COLOMBIE-BRITANNIQUE :
ENTRE BEIJING ET PARIS...

La Loi sur les langues officielles constitue le socle sur lequel le français s'est appuyé pour devenir une véritable langue seconde d'enseignement sur la côte ouest du Canada. La création des premiers départements de français devait susciter l'engouement pour la langue de Molière en ce début des années 70.

Les écoles d'immersion françaises devinrent, dans la même foulée, un passage obligatoire pour beaucoup d'étudiants de la Colombie-Britannique.

Mais le tournant de la décennie 80, marqué par l'arrivée massive d'immigrants asiatiques, détourne l'intérêt vers les langues orientales. L'affluence des ressortissants du bassin du Pacifique fut une bonne rampe de lancement pour la promotion du mandarin, du cantonais, du japonais et du pundjabi.

Aujourd'hui, le français parvient néanmoins à attirer un nombre croissant d'étudiants issus des écoles d'immersion et des programmes cadres instaurés au début des années 70. On parle de regain de vie du français au niveau postsecondaire. La naissance du Conseil scolaire francophone provincial (en 1996), engagé sur la voie de l'autonomie, permet au milieu éducatif francophone de la Colombie-Britannique de se gonfler d'optimisme.

C'est principalement dans les deux grands centres urbains de la province (Vancouver et Victoria) que le français est enseigné au postsecondaire. Les universités de la Colombie-Britannique et Simon Fraser, pour la grande métropole de l'Ouest, l'Université de Victoria pour la capitale provinciale, sont les deux pôles d'éducation sur la côte du Pacifique. Elles drainent de ce fait le plus important flux d'étudiants inscrits dans les différents programmes de français. Les collèges aussi offrent, à une seconde échelle, des cours de français.

De plus, la Fédération des francophones de Colombie-Britannique (FFCB), en collaboration avec des partenaires pour l'éducation postsecondaire, a déposé au début de 1997 un projet visant à doter la communauté francophone d'un établissement d'enseignement à distance en français. Le projet va desservir l'ensemble de la province.

Le français au postsecondaire

L'Université de la Colombie-Britannique offre des programmes de français dans trois départements distincts. Le premier, celui de la formation continue et du perfectionnement, assume des modules de cours destinés aussi bien aux débutants qu'aux travailleurs. Le deuxième, le département de français, dispense un cursus avec des dominantes en littérature et en linguistique pour des programmes du premier au troisième cycle. Le troisième, Modern Language, met l'accent sur la formation pédagogique. Les trois entretiennent un réseau d'échanges avec des universités francophones au Canada et à l'étranger.

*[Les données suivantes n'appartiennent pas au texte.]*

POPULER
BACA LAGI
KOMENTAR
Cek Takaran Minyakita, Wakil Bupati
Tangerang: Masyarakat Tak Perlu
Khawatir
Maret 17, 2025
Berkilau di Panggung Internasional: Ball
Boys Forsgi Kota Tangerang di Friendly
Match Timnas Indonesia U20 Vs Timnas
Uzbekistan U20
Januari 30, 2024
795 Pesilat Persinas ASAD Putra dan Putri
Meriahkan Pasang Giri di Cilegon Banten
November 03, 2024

On retrouve à l'Université de Victoria les mêmes filières qu'à l'Université de la Colombie-Britannique. Ses étudiants peuvent entreprendre un séjour d'études dans une université francophone au Québec et, dans une moindre mesure, en France, en Belgique ou en Suisse.

Spécialisé en littérature et en linguistique, le département de français de l'Université Simon Fraser dispose de programmes allant jusqu'au deuxième cycle et prépare à l'enseignement du français langue seconde. Il développe parallèlement un volet non crédité en éducation permanente. Comme ses consoeurs, l'institution organise des stages d'études au Québec et à l'étranger.

Finalement, le réseau des collèges Kwantlen de la grande agglomération vancouveroise, avec ses campus de Surrey, Langley et Richmond, offre une variété de cours en français au niveau collégial. Même chose pour les autres collèges (Langara, Capilano, Abbotsford et Victoria) qui dis- pensent dans leur section française des cours de niveau avancé ou débutant.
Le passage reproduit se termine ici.